As bans on Iranian oil exports will be lifted, it is expected to have some impact on the oil prices which are already low. In fact, according to some estimates Brent crude may slip below $100 a barrel for the first time since June. Market observers before the negotiations had expected that if talks were successful and sanctions lifted, there would be a further fall in the oil prices.
Some estimates also say that even limited detente between the U.S. and Iran, the country which has the world’s fourth-largest proven oil reserves, may have an impact on oil prices. According to Zarif, the Iranian foreign minister, the agreement should mute the threats of war that have weighed over his country’s nuclear work.
Though he called the tussle between the west and Iran unnecessary, impractical and illegal, the critics know that how it can endanger Israel’s security. Now that Iran and world powers have struck an accord which is going to broker peace between the U.S. and Iran and shun the bigotry that they have for each other since 1979, it should indicate a positive development for oil market.

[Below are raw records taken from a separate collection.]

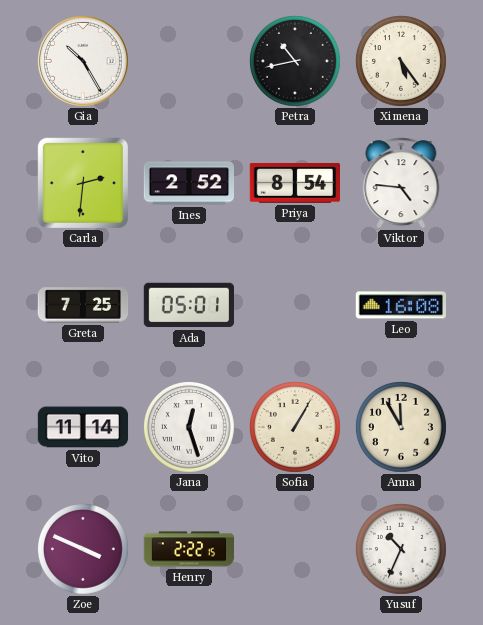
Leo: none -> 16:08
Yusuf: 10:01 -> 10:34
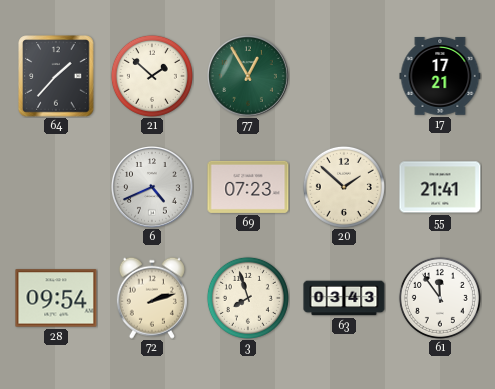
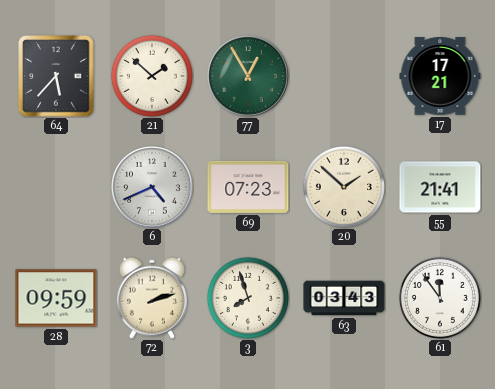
64: 1:37 -> 5:37
28: 09:54 -> 09:59
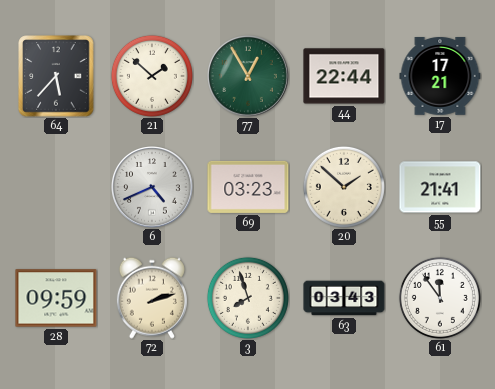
44: none -> 22:44
69: 07:23 -> 03:23
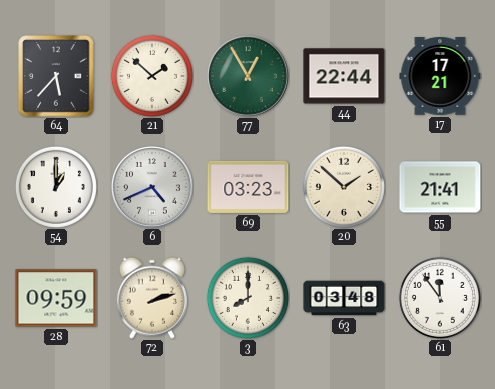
54: none -> 1:00
3: 7:57 -> 8:00
63: 03:43 -> 03:48
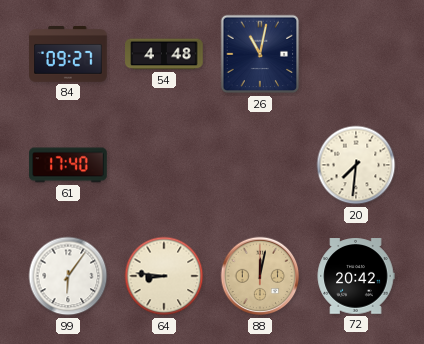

There won’t be Any Respite for Iranian Oil Importers, Says the U.S. Fact Sheet
However, estimates tell that there won’t be any respite for oil prices, particularly for India. Several reports tell that the prices won’t go down for the simple reason that according to a U.S. fact sheet which also said Tehran would get a relief of $7 billion under the agreement, countries like India would have to continue reducing oil imports from Iran.
The U.S. Fact sheet also clears that despite a deal with the world powers over its controversial nuclear program where it Iran would get a relief of $7 billion under the agreement, there is no respite as the sanctions affecting crude oil sales will continue to impose pressure on Iran’s government. From the onset, it looks it is not a good deal for Iranian oil importers like India.
Nonetheless, the U.S. Fact sheet also clears that working with international partners; the country has cut Iran’s oil sales from 2.5 million barrels per day (bpd) in early 2012 to 1 million bpd today. Thus, the U.S. has denied Iran the ability to sell almost 1.5 million bpd. The report boasts that Iran has lost more than $80 billion since the beginning of 2012 from the sanctions.